# Work to be completed
Wherever the word "lines" appears in a line of the records, copy that line.

Stored data entries:
■ ■ ■ ■ ■ ■ ■

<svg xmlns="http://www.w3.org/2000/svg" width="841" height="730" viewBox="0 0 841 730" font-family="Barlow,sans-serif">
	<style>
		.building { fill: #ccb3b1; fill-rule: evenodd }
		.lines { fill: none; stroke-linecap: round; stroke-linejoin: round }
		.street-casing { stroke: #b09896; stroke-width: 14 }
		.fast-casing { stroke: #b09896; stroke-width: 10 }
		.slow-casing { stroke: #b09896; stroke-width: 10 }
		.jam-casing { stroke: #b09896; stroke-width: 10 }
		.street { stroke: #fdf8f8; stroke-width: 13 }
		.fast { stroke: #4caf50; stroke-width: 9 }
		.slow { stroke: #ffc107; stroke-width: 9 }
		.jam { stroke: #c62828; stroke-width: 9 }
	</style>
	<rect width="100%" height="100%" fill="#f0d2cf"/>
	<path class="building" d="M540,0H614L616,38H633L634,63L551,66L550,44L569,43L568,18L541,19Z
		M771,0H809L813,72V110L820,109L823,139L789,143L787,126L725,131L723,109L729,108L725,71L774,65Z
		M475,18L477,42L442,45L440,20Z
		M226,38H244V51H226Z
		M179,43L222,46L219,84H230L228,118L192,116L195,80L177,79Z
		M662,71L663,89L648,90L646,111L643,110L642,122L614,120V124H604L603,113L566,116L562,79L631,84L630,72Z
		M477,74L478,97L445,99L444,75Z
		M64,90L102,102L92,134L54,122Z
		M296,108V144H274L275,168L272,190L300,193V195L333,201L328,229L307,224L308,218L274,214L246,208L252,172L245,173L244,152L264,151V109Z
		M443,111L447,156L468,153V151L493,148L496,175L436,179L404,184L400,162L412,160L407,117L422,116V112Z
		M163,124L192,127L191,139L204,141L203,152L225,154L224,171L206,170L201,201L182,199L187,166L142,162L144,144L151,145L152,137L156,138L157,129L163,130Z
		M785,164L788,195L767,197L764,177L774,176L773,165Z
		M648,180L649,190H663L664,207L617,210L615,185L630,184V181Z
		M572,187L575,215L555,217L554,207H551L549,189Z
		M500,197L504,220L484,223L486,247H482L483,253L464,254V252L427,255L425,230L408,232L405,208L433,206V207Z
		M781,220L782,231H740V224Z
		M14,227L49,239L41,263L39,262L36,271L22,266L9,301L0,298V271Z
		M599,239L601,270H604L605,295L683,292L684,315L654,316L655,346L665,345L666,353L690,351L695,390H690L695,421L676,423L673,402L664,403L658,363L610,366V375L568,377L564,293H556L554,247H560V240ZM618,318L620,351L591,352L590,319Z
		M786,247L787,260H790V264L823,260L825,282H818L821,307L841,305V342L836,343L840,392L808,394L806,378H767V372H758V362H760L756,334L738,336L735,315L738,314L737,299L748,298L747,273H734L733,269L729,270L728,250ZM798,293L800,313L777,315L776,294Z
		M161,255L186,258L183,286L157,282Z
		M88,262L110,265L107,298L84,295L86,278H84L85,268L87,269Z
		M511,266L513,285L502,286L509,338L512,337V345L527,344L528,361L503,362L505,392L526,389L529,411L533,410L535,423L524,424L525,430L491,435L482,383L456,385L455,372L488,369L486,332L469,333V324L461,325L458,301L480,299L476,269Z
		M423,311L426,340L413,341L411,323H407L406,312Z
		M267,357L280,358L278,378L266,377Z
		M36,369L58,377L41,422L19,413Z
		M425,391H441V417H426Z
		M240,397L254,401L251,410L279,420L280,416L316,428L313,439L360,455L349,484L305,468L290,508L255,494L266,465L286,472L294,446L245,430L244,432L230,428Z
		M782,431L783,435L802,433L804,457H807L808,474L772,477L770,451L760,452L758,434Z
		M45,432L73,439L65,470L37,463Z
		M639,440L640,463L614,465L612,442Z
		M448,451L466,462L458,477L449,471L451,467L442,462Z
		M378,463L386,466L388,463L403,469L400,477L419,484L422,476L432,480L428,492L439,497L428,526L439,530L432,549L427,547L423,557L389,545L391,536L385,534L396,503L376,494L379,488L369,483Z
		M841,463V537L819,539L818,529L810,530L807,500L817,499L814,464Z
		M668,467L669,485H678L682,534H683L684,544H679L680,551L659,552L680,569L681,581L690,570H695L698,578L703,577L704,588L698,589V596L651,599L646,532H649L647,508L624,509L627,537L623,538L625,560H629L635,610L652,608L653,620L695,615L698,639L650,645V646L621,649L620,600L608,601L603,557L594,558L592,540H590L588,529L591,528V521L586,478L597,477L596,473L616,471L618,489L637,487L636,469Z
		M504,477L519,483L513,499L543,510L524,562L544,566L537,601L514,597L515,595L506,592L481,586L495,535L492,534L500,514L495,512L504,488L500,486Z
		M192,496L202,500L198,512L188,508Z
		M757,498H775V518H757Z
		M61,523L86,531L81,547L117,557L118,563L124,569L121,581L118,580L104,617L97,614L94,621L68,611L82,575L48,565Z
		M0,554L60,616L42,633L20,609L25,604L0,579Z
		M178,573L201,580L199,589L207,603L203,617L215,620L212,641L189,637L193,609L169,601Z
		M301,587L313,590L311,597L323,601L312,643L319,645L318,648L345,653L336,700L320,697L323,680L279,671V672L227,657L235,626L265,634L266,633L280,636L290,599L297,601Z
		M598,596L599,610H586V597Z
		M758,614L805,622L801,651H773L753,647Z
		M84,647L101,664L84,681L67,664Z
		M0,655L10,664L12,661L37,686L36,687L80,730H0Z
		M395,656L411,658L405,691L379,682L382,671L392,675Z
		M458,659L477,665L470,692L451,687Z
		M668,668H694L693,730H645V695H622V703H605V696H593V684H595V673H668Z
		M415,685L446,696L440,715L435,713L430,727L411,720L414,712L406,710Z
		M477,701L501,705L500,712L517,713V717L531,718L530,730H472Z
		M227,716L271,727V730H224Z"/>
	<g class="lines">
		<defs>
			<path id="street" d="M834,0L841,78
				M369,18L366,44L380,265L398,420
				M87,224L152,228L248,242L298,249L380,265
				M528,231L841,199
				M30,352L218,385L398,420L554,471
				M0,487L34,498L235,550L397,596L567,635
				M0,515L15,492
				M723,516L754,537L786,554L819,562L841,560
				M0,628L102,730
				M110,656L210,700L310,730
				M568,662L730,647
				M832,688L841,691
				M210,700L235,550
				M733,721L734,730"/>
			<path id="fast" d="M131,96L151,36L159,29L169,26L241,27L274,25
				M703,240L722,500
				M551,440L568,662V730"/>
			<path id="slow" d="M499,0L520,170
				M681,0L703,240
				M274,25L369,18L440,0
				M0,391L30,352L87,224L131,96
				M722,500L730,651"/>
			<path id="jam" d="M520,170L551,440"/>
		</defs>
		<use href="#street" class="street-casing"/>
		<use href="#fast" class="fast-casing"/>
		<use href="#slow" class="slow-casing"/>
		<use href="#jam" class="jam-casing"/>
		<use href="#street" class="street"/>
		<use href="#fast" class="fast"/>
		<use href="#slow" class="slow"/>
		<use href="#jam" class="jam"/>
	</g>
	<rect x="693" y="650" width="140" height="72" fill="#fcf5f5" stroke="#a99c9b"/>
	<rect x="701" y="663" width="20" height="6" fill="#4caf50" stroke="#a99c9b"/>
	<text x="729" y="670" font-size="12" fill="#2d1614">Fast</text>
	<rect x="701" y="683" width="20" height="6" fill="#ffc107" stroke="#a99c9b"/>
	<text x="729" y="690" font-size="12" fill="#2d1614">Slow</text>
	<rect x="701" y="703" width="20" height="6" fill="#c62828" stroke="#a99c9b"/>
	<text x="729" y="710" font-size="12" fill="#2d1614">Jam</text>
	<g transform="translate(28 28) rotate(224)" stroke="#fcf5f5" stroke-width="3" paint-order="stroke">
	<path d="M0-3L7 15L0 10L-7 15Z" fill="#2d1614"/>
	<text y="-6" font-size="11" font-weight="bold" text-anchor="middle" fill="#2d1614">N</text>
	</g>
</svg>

■ ■ ■ ■ ■ ■ ■

# Output of the task
		.lines { fill: none; stroke-linecap: round; stroke-linejoin: round }
	<g class="lines">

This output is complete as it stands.